Yesterday's post drew quite a number of responses. One comment celebrated being out of college--to her there were a greater number of opportunities for self-righteousness while in school surrounded by Christians.
I've been thinking on this today and on the one hand, I agree. When you get a community full of eighteen to twenty-two-year-olds together, passion is high. That can often get mis-directed into self-righteousness. And Craig Fowler proposes in his 'stages of faith' that we all have to go through a black-and-white stage as a part of our development spiritually, and that's typically where college students are.
But I would argue that self-righteousness is one-hundred-percent a part of the human condition. No matter how old we are or what life stage we are in, we are always looking for something to be our righteousness apart from Christ.
We're incomplete creatures. In our clearest moments we know this. God offers to complete us in Christ. But we reject that (some of us aggressively and obviously, others of us in more subtle ways) and try to find other things to prop us up, to validate us or to give us a sense of worth.
When that gets externalized in clear and proud ways we call it being 'self-righteous' about something. That takes all sorts of forms, and it's particularly ugly when religion gets involved with it, as Jesus' interactions with the religious leaders shows.
When we had our first child six years ago, one question swirling around us was were we going to "grow our kids God's way" (also a title of a book for those of you who aren't a part of my little slice of the Christian world)?
We looked at it and decided no, we weren't--at least, not all the way. Did that mean we were growing kids Satan's way? To some people, it did. That was the way, the only way, to do it correctly.
But then we started looking into the complete polar-opposite approach to parenting: attachment parenting. It has a more hippie, less religious feel to it...but the people on that end of the spectrum were just as rabid, just as "self-righteous" about it as anyone on the more religious end who were growing kids God's way.
The point is that self-righteousness is always our temptation, at every age and every stage of our lives. In this parenting world, both attachment parenting and 'growing kids God's way' advocates were expressing the exact same distorted self-righteousness, just using different outlets or forms.

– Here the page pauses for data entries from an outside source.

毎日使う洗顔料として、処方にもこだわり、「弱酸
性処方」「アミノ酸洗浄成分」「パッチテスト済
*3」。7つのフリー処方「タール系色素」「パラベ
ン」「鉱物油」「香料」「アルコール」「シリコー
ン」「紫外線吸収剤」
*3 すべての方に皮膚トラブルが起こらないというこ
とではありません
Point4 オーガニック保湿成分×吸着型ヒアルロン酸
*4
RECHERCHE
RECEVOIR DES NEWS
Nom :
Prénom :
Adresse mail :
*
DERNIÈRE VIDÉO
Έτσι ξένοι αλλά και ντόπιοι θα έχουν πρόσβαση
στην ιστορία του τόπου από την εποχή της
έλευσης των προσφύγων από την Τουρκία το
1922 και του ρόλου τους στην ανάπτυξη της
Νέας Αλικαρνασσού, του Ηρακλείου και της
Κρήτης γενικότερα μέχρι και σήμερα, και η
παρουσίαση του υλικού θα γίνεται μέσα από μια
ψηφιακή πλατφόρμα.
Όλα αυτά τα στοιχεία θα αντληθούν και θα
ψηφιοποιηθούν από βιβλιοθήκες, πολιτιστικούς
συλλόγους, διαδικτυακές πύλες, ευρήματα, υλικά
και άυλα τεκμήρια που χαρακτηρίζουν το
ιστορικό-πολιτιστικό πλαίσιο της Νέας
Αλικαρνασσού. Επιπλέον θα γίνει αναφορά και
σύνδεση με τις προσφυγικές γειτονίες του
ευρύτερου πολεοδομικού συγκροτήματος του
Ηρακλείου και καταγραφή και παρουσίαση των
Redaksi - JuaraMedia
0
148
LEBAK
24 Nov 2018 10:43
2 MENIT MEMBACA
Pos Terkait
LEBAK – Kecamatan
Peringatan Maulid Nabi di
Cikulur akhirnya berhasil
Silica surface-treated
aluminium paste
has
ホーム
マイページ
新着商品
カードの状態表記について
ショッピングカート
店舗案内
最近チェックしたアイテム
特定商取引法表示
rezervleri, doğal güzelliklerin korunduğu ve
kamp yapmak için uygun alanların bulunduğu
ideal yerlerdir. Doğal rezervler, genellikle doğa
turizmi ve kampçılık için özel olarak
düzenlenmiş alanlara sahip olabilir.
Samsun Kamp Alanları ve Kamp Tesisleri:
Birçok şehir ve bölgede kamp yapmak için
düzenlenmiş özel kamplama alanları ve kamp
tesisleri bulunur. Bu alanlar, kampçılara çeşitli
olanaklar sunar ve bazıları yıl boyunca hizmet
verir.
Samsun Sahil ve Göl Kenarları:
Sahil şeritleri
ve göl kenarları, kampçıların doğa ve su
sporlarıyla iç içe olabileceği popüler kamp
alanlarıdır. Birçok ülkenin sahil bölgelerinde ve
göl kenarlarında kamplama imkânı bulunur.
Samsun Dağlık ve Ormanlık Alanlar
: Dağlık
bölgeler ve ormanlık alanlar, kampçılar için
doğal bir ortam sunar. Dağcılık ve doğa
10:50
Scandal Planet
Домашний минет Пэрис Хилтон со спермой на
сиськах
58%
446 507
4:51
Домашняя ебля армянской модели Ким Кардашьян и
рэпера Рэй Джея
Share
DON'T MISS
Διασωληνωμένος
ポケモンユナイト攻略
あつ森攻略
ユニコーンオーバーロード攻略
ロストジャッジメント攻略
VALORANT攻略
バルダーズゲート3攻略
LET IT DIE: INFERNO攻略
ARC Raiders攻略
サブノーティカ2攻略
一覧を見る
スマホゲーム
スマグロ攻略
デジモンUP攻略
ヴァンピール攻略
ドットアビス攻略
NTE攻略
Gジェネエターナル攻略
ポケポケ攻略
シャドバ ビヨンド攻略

All of us are tempted to be 'justified,' propped up, validated by someone or something apart from what God has done for us in Jesus: our money, our friendships, our kids behavior, what we think we know about theology or cars or music or the economy or home repair.
For those of us who claim to follow Jesus, self-righteous arrogance should be the last thing that we express. This whole project is built on the fundamental presupposition that we have no such thing as righteousness that comes from ourselves. This whole thing starts with admitting that we're broken, sinful, needy people. That's where we meet grace. That's what this whole thing is about, start to finish.
And all of our self-righteousness must go if we are ever to become fully human. Not that we don't grow in knowledge or experience or have things to offer one another in terms of correction or information or helps. But we offer that humbly, acknowledging that none of it is the "righteousness" that we were actually made to inhabit. None of it actually ever heals our hearts.
Not even if you're growing kids God's way.